In-house legal teams are now more aware of cost and are able to handle many procedures including tenders themselves. A better understanding of the needs of the organisation also means the in-house counsel is better placed to assess the resources needed for specific operations. In addition value discounts and free additional services can just as easily be obtained by the in-house team.

Recoules also pointed out that due to their relationship with external firms, in-house teams can often obtain more personalised and valuable benefits.
In closing Recoules expressed her view that in-house legal services were not doing enough to leverage cost but that attitudes were changing and the situation was improving.


A procurement professional questioned Recoules assertion that having personal relationships with legal practitioners was beneficial for companies. The attendee stated that in his experience, many of his clients tended to make decisions about which external legal services to hire based on relationships and not suitability. Procurement, he argued, brings a much needed objective view.

Recoules answered that the legal sector remains a small world in which everyone knows everyone else. In-house teams know who to contact to get the best results and this goes beyond merely having a good relationship with a legal service provider. She also pointed out that switching law firms is a disruptive process and should not be undertaken lightly. A participant countered and said that procurement has moved beyond “just supplies” and now takes into consideration a wide range of issues including changing firms.

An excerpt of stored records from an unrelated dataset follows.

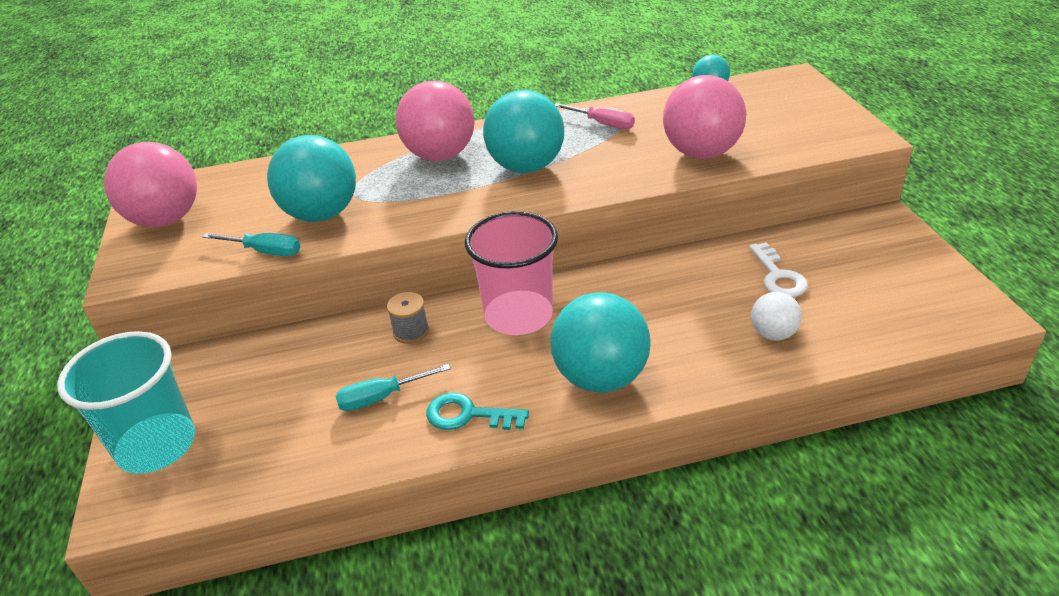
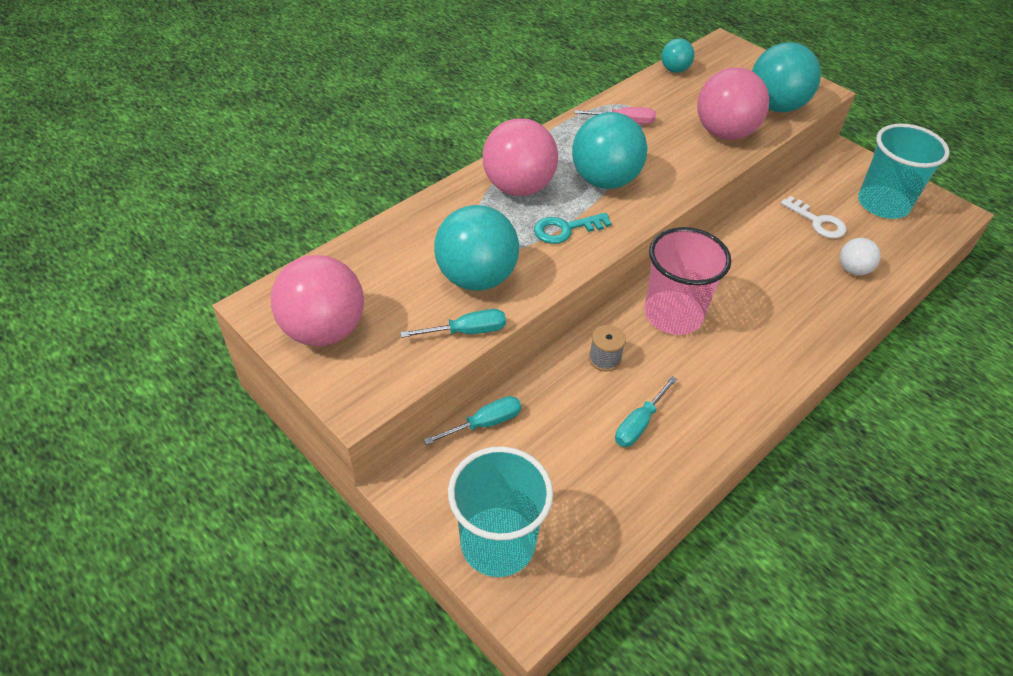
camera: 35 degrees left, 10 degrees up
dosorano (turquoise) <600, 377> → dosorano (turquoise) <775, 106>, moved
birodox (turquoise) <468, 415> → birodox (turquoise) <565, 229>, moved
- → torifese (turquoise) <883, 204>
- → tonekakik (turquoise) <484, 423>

One attendee disputed the advantages procurement could provide in relation to its ability to benchmark costs. It was argued that in a market the size of the UK, legal professionals are aware of the going rate for specific services. The participant did, however, highlight one potential issue for in-house teams; recognising value in foreign legal markets.

Working together

Summing up the debate, Ray felt that the key to effectively sourcing external legal services was for procurement and legal teams to work in tandem. Procurement professionals have the skillset to complement the insider knowledge of the in-house legal team and can provide an objectivity and analysis which is essential to optimising cost.

“Procurement can add negotiation skills and an outside view which 99 times out of 100 will provide a better panel.”

Recoules agreed that the legal profession was in general fairly protectionist and that the measurement process brought about by procurement could prove useful. However, she felt that a lack of internal knowledge on behalf of procurement professionals affected their ability to effectively source external legal services.


Unsurprisingly, in a room full of procurement professionals, Antony Ray was crowned the winner of the debate.